Que Bouhlal, un « fonctionnaire » qui maintient des relations directes avec le chef des services secrets (DGED), sans passer par son théorique ministère de tutelle, le MAEC, complote contre un journaliste, c’est dans l’ordre des choses. Cela fait partie de son sale « boulot ». Mais, pourquoi Serge Berdugo implique-t-il la communauté juive marocaine dans une cabale contre la presse indépendante du Maroc ?
Cherche-t-il l’obtention d’une prébende ou d’une faveur ? Comme par exemple quand, en 2010, il a demandé au directeur du protocole royal l’octroi un wissam pour son ami Aharon Abuhatzira, un Juif marocain reconnu coupable en Israël de « corruption », « abus de confiance et fraude » pour avoir volé l’argent qui devait revenir à des yeshivot, des écoles religieuses ?
Ou bien veut-il faire oublier l’affaire du tableau de Bertuchi ? Quand il était ministre du tourisme (1993-1995), le bon Serge avait dérobé de Tétouan un tableau du peintre espagnol Mariano Bertuchi, légué à la ville, et ne l’avait restitué qu’après les protestations des habitants de cette cité du Nord du Maroc.
Tout le monde sait que le défunt Hassan II, puis Mohamed VI, ont utilisé et utilisent encore les Juifs de cour pour accuser faussement les dissidents, ou les journalistes qui déplaisent au régime, d’« antisémitisme », d’« islamisme » ou, comme dans le cas d’Ali Anouzla, de « terrorisme », pour tenter de ternir leur réputation, et par la même leur crédibilité.
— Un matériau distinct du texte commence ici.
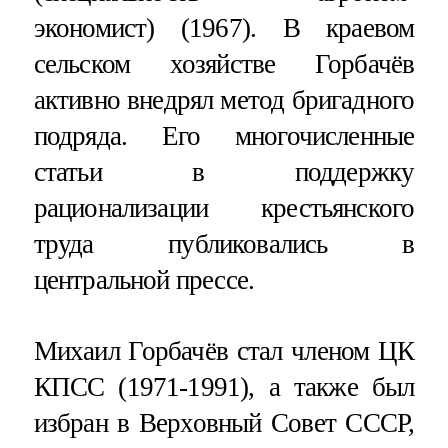
экономист) (1967). В краевом
сельском хозяйстве Горбачёв
активно внедрял метод бригадного
подряда. Его многочисленные
статьи в поддержку
рационализации крестьянского
труда публиковались в
центральной прессе.
Михаил Горбачёв стал членом ЦК
КПСС (1971-1991), а также был
избран в Верховный Совет СССР,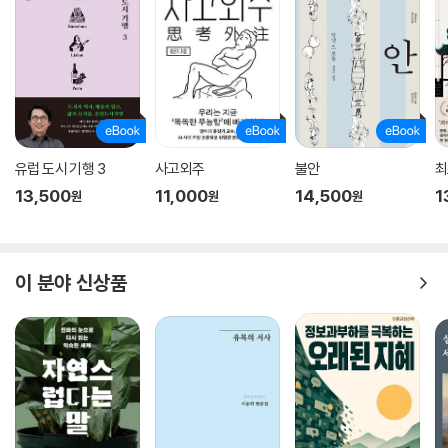
독자들에게 놀라운 경험을 선사할 것이다.
유럽 도시 기행 3
사고외주
불안
최
13,500
11,000
14,500
1
원
원
원
이 분야 신상품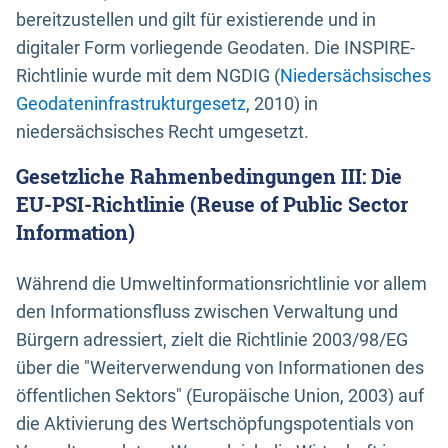
bereitzustellen und gilt für existierende und in
digitaler Form vorliegende Geodaten. Die INSPIRE-
Richtlinie wurde mit dem NGDIG (
Niedersächsisches
Geodateninfrastrukturgesetz
, 2010) in
niedersächsisches Recht umgesetzt.
Gesetzliche Rahmenbedingungen III: Die
EU-PSI-Richtlinie (Reuse of Public Sector
Information)
Während die Umweltinformationsrichtlinie vor allem
den Informationsfluss zwischen Verwaltung und
Bürgern adressiert, zielt die Richtlinie 2003/98/EG
über die "Weiterverwendung von Informationen des
öffentlichen Sektors" (Europäische Union, 2003) auf
die Aktivierung des Wertschöpfungspotentials von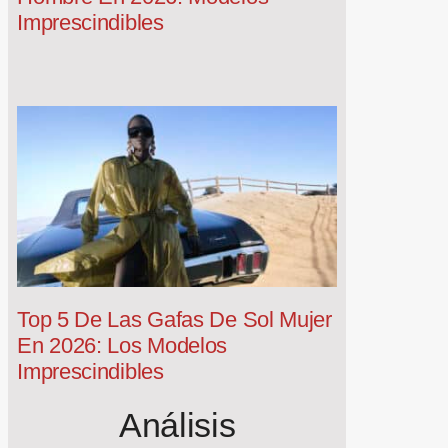
Imprescindibles
Top 5 De Las Gafas De Sol Mujer
En 2026: Los Modelos
Imprescindibles
Análisis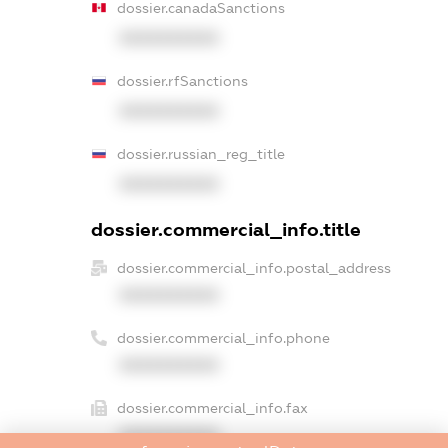
dossier.canadaSanctions
XXXXXXXXXX
dossier.rfSanctions
XXXXXXXXXX
dossier.russian_reg_title
XXXXXXXXXX
dossier.commercial_info.title
dossier.commercial_info.postal_address
XXXXXXXXXX
dossier.commercial_info.phone
XXXXXXXXXX
dossier.commercial_info.fax
XXXXXXXXXX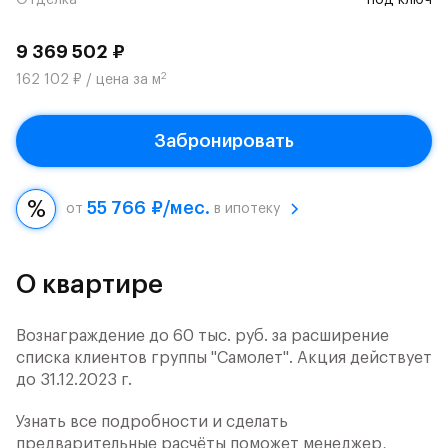
Отделка
под ключ
9 369 502 ₽
2
162 102 ₽ / цена за м
Забронировать
55 766 ₽/мес.
от
в ипотеку
О квартире
Вознаграждение до 60 тыс. руб. за расширение
списка клиентов группы "Самолет". Акция действует
до 31.12.2023 г.
Узнать все подробности и сделать
предварительные расчёты поможет менеджер,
Mais ces méthodes de basse police ne doivent pas être celles du secrétaire général du Conseil des communautés israélites du Maroc dont le vrai travail aujourd’hui est de réformer les structures sclérosées de son organisation qui ont été incapables de retenir nos compatriotes juifs qui ont fait le choix d’aller vivre ailleurs.